PROBLEM TO SOLVE: Write out the rows below again, replacing "Bretagne" with "Brittany" and leaving all other text unchanged. Omit the pictures from your answer.

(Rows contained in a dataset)
***

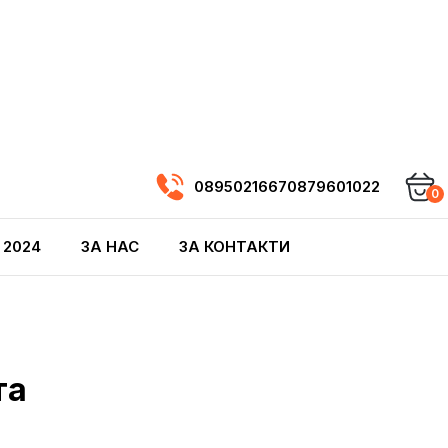
0895021667
0879601022
0
 2024
ЗА НАС
ЗА КОНТАКТИ
та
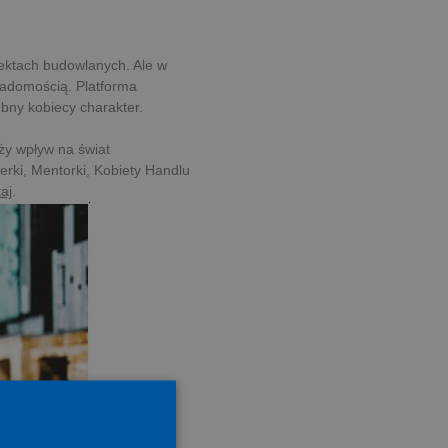
ojektach budowlanych. Ale w
wiadomością. Platforma
bny kobiecy charakter.
ży wpływ na świat
ki, Mentorki, Kobiety Handlu
taj
.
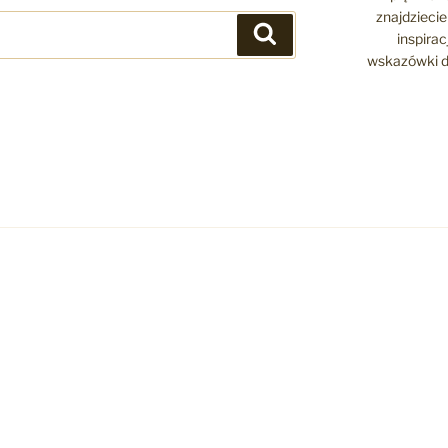
znajdziecie 
Szukaj
inspira
wskazówki d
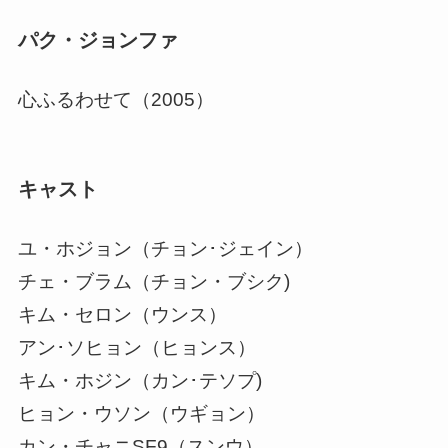
パク・ジョンファ
心ふるわせて（2005）
キャスト
ユ・ホジョン（チョン･ジェイン）
チェ・ブラム（チョン・ブシク)
キム・セロン（ウンス）
アン･ソヒョン（ヒョンス）
キム・ホジン（カン･テソプ)
ヒョン・ウソン（ウギョン）
カン・チャニSF9（スンウ）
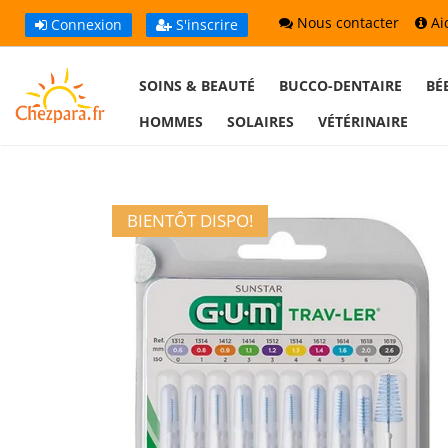
Nous contacter
Ai
Connexion
S'inscrire
SOINS & BEAUTÉ
BUCCO-DENTAIRE
BÉ
HOMMES
SOLAIRES
VÉTÉRINAIRE
BIENTÔT DISPO!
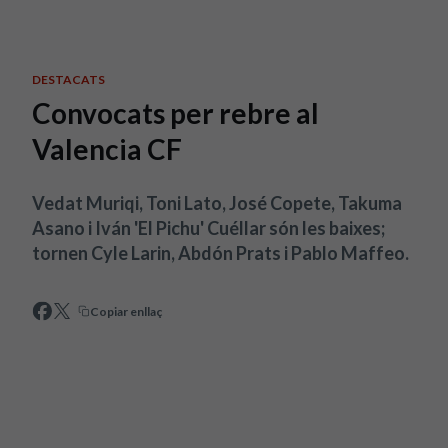
Skip to main content
DESTACATS
Convocats per rebre al
Valencia CF
Vedat Muriqi, Toni Lato, José Copete, Takuma
Asano i Iván 'El Pichu' Cuéllar són les baixes;
tornen Cyle Larin, Abdón Prats i Pablo Maffeo.
Copiar enllaç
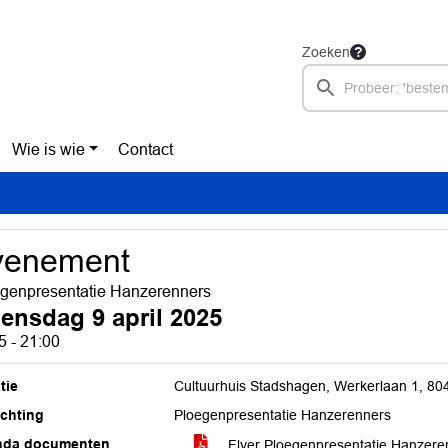
Zoeken
Wie is wie
Contact
venement
genpresentatie Hanzerenners
ensdag 9 april 2025
5 - 21:00
tie
Cultuurhuis Stadshagen, Werkerlaan 1, 80
ichting
Ploegenpresentatie Hanzerenners
nda documenten
Flyer Ploegenpresentatie Hanzere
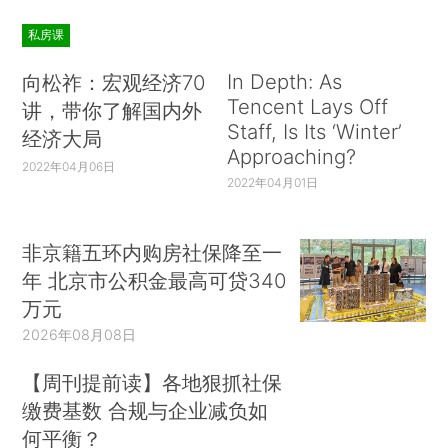
私房课
In Depth: As
向松祚：宏观经济70
Tencent Lays Off
讲，带你了解国内外
Staff, Is Its ‘Winter’
经济大局
Approaching?
2022年04月06日
2022年04月01日
非京籍五环内购房社保降至一
年 北京市公积金最高可贷340
万元
2026年08月08日
【周刊提前读】各地狠抓社保
缴费基数 合规与企业减负如
何平衡？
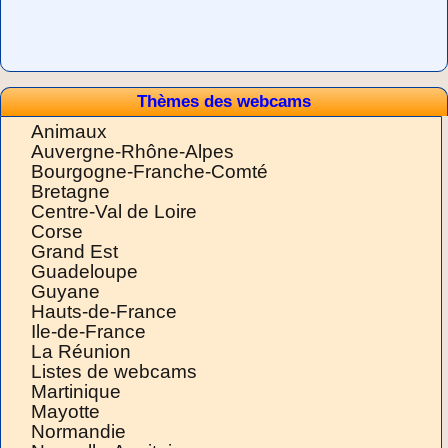
Thèmes des webcams
Animaux
Auvergne-Rhône-Alpes
Bourgogne-Franche-Comté
Bretagne
Centre-Val de Loire
Corse
Grand Est
Guadeloupe
Guyane
Hauts-de-France
Ile-de-France
La Réunion
Listes de webcams
Martinique
Mayotte
Normandie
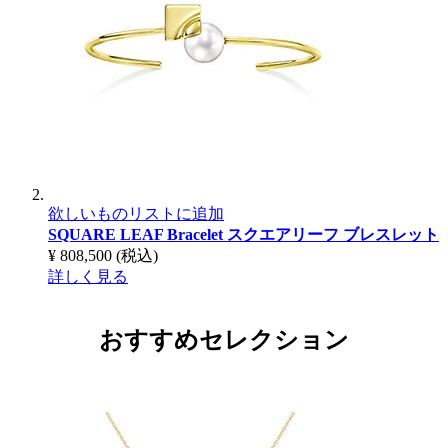
欲しいものリストに追加
SQUARE LEAF Bracelet
スクエアリーフ ブレスレット
¥ 808,500
(税込)
詳しく見る
おすすめセレクション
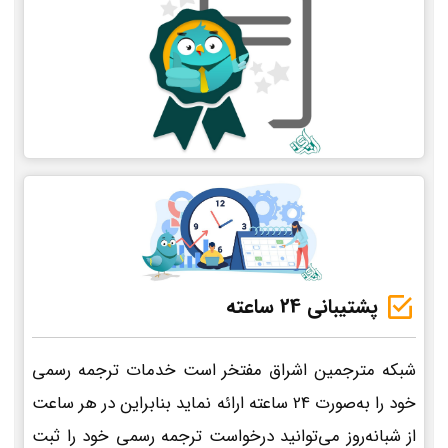
پشتیبانی 24 ساعته
شبکه مترجمین اشراق مفتخر است خدمات ترجمه رسمی
خود را به‌صورت 24 ساعته ارائه نماید بنابراین در هر ساعت
از شبانه‌روز می‌توانید درخواست ترجمه رسمی خود را ثبت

***

RESPONSE TO THE EXERCISE:
0895021667
0879601022
0
 2024
ЗА НАС
ЗА КОНТАКТИ
та
ojektach budowlanych. Ale w
wiadomością. Platforma
bny kobiecy charakter.
ży wpływ na świat
ki, Mentorki, Kobiety Handlu
taj
.
znajdziecie 
Szukaj
inspira
wskazówki d
パク・ジョンファ
心ふるわせて（2005）
キャスト
ユ・ホジョン（チョン･ジェイン）
チェ・ブラム（チョン・ブシク)
キム・セロン（ウンス）
アン･ソヒョン（ヒョンス）
キム・ホジン（カン･テソプ)
ヒョン・ウソン（ウギョン）
カン・チャニSF9（スンウ）
Nous contacter
Ai
Connexion
S'inscrire
SOINS & BEAUTÉ
BUCCO-DENTAIRE
BÉ
HOMMES
SOLAIRES
VÉTÉRINAIRE
BIENTÔT DISPO!
Skip to main content
DESTACATS
Convocats per rebre al
Valencia CF
Vedat Muriqi, Toni Lato, José Copete, Takuma
Asano i Iván 'El Pichu' Cuéllar són les baixes;
tornen Cyle Larin, Abdón Prats i Pablo Maffeo.
Copiar enllaç
Zoeken
Wie is wie
Contact
venement
genpresentatie Hanzerenners
ensdag 9 april 2025
5 - 21:00
tie
Cultuurhuis Stadshagen, Werkerlaan 1, 80
ichting
Ploegenpresentatie Hanzerenners
nda documenten
Flyer Ploegenpresentatie Hanzere
私房课
In Depth: As
向松祚：宏观经济70
Tencent Lays Off
讲，带你了解国内外
Staff, Is Its ‘Winter’
经济大局
Approaching?
2022年04月06日
2022年04月01日
非京籍五环内购房社保降至一
年 北京市公积金最高可贷340
万元
2026年08月08日
【周刊提前读】各地狠抓社保
缴费基数 合规与企业减负如
何平衡？
Thèmes des webcams
Animaux
Auvergne-Rhône-Alpes
Bourgogne-Franche-Comté
Brittany
Centre-Val de Loire
Corse
Grand Est
Guadeloupe
Guyane
Hauts-de-France
Ile-de-France
La Réunion
Listes de webcams
Martinique
Mayotte
Normandie
欲しいものリストに追加
SQUARE LEAF Bracelet
スクエアリーフ ブレスレット
¥ 808,500
(税込)
詳しく見る
おすすめセレクション
پشتیبانی 24 ساعته
شبکه مترجمین اشراق مفتخر است خدمات ترجمه رسمی
خود را به‌صورت 24 ساعته ارائه نماید بنابراین در هر ساعت
از شبانه‌روز می‌توانید درخواست ترجمه رسمی خود را ثبت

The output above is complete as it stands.